§ **Pictures paired with source code**
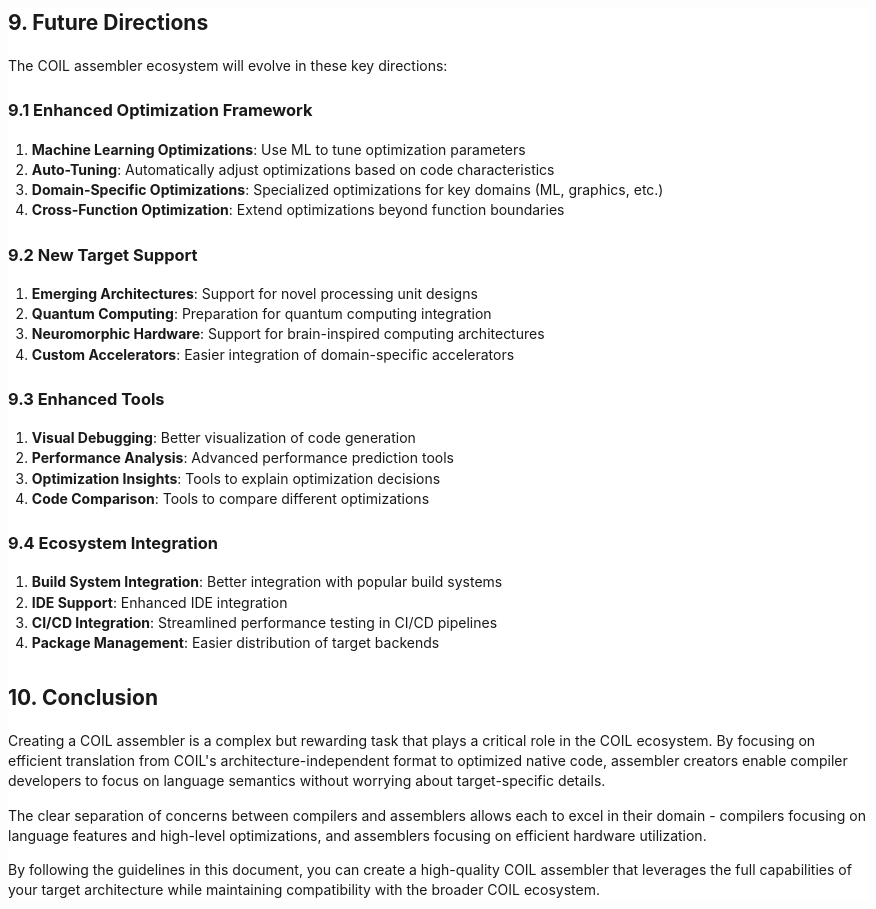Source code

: ## 9. Future Directions

The COIL assembler ecosystem will evolve in these key directions:

### 9.1 Enhanced Optimization Framework

1. **Machine Learning Optimizations**: Use ML to tune optimization parameters
2. **Auto-Tuning**: Automatically adjust optimizations based on code characteristics
3. **Domain-Specific Optimizations**: Specialized optimizations for key domains (ML, graphics, etc.)
4. **Cross-Function Optimization**: Extend optimizations beyond function boundaries

### 9.2 New Target Support

1. **Emerging Architectures**: Support for novel processing unit designs
2. **Quantum Computing**: Preparation for quantum computing integration
3. **Neuromorphic Hardware**: Support for brain-inspired computing architectures
4. **Custom Accelerators**: Easier integration of domain-specific accelerators

### 9.3 Enhanced Tools

1. **Visual Debugging**: Better visualization of code generation
2. **Performance Analysis**: Advanced performance prediction tools
3. **Optimization Insights**: Tools to explain optimization decisions
4. **Code Comparison**: Tools to compare different optimizations

### 9.4 Ecosystem Integration

1. **Build System Integration**: Better integration with popular build systems
2. **IDE Support**: Enhanced IDE integration
3. **CI/CD Integration**: Streamlined performance testing in CI/CD pipelines
4. **Package Management**: Easier distribution of target backends

## 10. Conclusion

Creating a COIL assembler is a complex but rewarding task that plays a critical role in the COIL ecosystem. By focusing on efficient translation from COIL's architecture-independent format to optimized native code, assembler creators enable compiler developers to focus on language semantics without worrying about target-specific details.

The clear separation of concerns between compilers and assemblers allows each to excel in their domain - compilers focusing on language features and high-level optimizations, and assemblers focusing on efficient hardware utilization.

By following the guidelines in this document, you can create a high-quality COIL assembler that leverages the full capabilities of your target architecture while maintaining compatibility with the broader COIL ecosystem.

§ **Work item**
All that belongs in the answer is the run of lines above from the line containing "2. **IDE Support**: Enhanced IDE integration" through the line containing "## 10. Conclusion", exactly as written.

§ **Output for this task**
2. **IDE Support**: Enhanced IDE integration
3. **CI/CD Integration**: Streamlined performance testing in CI/CD pipelines
4. **Package Management**: Easier distribution of target backends

## 10. Conclusion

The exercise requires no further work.